There is another property that users want from version control systems, and that is commutation. Matrix multiplication rarely commutes¹. In Git, commutation is usually simulated using branches and rebase: indeed, rebasing a branch A on top of another branch B really means commuting the commits of A since the divergence between A and B, and the commits of B since the divergence. However, that commutation isn’t perfect, since the commits must change their hash when rebased.

Things are simpler in Pijul, because any two changes that could have been written independently always commute, meaning that if the two changes could be written without knowledge of each other, they can be applied in any order.

This of course raises a potential concern:

If I can apply $A$ and $B$ in any order, how do I know which order is the right one?

In Pijul, this question does not matter: both orders will yield the exact same result, the only difference is that the log will list the changes in the order in which they were applied. And I’m not saying that it doesn’t matter because I’m careless, but because it truly is the same thing.

I disagree: it does matter, I still prefer to have a “linear” order for my changes/commits.

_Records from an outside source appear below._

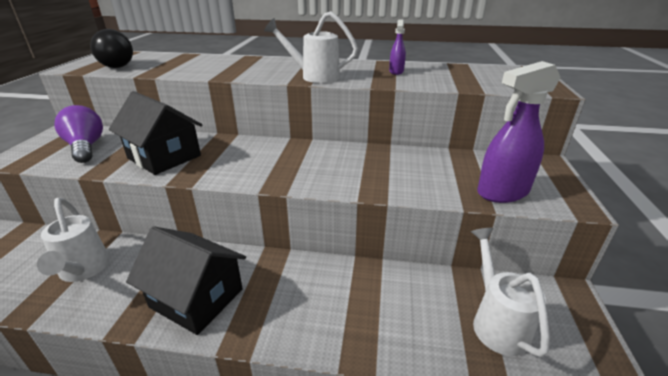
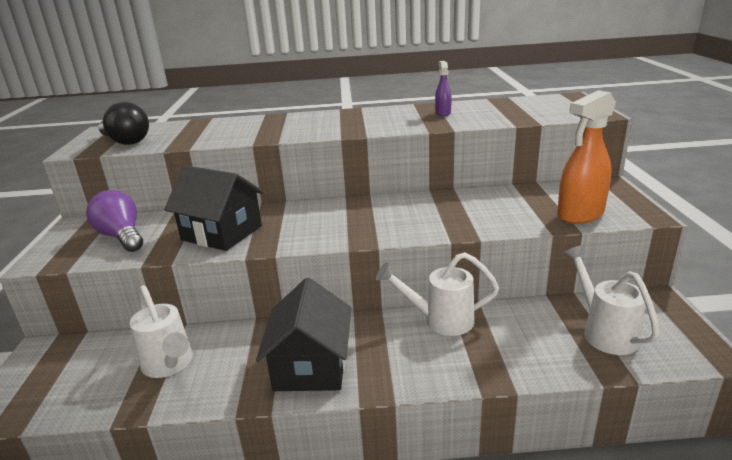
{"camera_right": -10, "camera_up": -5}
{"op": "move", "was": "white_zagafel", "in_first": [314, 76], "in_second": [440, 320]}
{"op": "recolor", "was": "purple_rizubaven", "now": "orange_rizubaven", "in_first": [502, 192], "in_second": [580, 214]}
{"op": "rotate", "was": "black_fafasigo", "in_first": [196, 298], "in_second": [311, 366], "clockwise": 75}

Indeed, everybody wants to see the order of operations in a repository, for many reasons. For example:

We want to keep a record of the operations performed on our repository.
We want to go back in time.

And in fact, Pijul allows you to do exactly that, but in a more rigorous way than Git. Indeed, take the scenario where Alice and Bob work together, Alice makes a change $A$ while Bob makes $B$. When they put their work together, Alice applies Bob’s change, resulting in the log $AB$, while Bob applies Alice’s change, resulting in the log $BA$. In this case, there is no “true” linear history, since they worked on different things, and took different steps at different times. However, both of them want to be able to go back in time, step-by-step, and not just “step-by-step-according-to-Bob’s-order”.

Commutation and massive repositories

One of the biggest challenge for Pijul up to the recent releases was scalability: even modestly-sized repositories like Pijul’s source code would use a lot of disk space. This was even more disappointing since, as I’m about to explain, commutation was supposed to allow it to scale to gigantic repository sizes… in theory. The same problem also made massive tests impossible, meaning that getting past the “0.x releases” seemed more and more impossible as time passed.

Now that this phase is mostly behind us, the cool bits of the theory finally become practical.

In particular, in Pijul, each change contains a reference to the files it modifies. Note that, because we want operations on repositories (such as renaming files) to commute with edits inside files, we don’t identify files and directories by name, but by a unique identifier made from the hash of the change that introduced that file or directory.

For repositories with multiple projects, this makes it possible to clone and pull just parts of a repository, and work on that part as if we had the entire thing. Indeed, imagine we have a repository with the following log:

A, adding file x
B, editing x
C, adding file y
D, adding file z
E, renaming x to w
F, editing y and z

All these changes do not necessarily commute; however, since B and C touch completely different files (namely, x and y), they could be produced in parallel, and hence they commute. This means that we can pull only the changes related to a specific file, say x, and make the following history: A, B, E².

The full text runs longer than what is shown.